1.    We lack knowledge about the needs concerning treatments of specific  user groups

2.    There is a lack of evidence for effectiveness of pharmacological treatment for addiction to other illegal drugs than opiates

3.    There is a lack of qualitative research into user groups and context characteristics on local level

4.    There is a lack of evidence concerning psychosocial treatment

Guidelines for guidelines

There is no international accepted standard for guideline development.

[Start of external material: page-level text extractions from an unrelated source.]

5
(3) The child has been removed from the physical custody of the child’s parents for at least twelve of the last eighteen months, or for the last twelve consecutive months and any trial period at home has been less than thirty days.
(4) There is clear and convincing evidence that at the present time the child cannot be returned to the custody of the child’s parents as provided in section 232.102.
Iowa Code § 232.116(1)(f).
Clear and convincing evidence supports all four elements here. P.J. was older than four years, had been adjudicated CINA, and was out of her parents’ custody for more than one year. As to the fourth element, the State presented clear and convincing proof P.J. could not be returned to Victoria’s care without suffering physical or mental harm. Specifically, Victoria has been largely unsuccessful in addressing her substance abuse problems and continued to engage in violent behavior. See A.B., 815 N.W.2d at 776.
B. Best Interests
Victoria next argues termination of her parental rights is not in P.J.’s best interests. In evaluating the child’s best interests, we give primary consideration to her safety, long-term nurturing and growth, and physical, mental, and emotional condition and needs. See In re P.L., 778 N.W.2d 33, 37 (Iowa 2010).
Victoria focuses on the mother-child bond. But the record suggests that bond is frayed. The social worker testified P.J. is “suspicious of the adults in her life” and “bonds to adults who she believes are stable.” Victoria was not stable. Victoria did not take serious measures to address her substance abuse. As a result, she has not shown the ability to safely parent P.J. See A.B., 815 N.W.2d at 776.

The following literature could be consulted:

The following paradoxes must be kept in mind

Paradox I

Persons with drug addiction are very diverse and are often suffering from many conditions – medical, psychological and social - requiring multiple interventions simultaneously over a long period of time. RCT and similar effect study designs are generally considered most suitable for studying the effect of simple and relatively brief interventions on clearly defined populations.

Paradox II

Most of the evidence base for substitution treatment concerns the pharmacological part of the treatment. Most treatment for drug abuse also comprises psychosocial interventions.

Paradox III

“Good” science rarely considers context. All human action is linked to certain contextual conditions.

Recommendations

Long term funding of national systems of patient registration (who are the clients to be treated?), monitoring (what kind of treatments are actually used?) and drug research (e.g. experiments on effectiveness of treatment interventions in national contexts) are necessary conditions for guidelines and knowledge-based choices (see A4 and H).

Guidelines are costly and need long-term funding arrangements in order to enable to fulfill their function properly (see A5, B5 and B6).

Funding rules/regulations may increase the rate of acceptance of implementation of guidelines (see E4). For instance, creating (by legal arrangements and funding) systems of monitoring, benchmarking and/or performance indicators the behaviors/choices of decision makers and professionals in drug treatment may be redirected. This should be done after persuasive activities that should alter perceptions of what kind of drug treatment is "good enough" for the clients. Persuasion can also be facilitated by increased international contacts ("hearing other songs") between management and between professionals in drug treatment. These contacts should be actively stimulated.

Application of evidence-based treatment modalities should be legal or legalized (see G).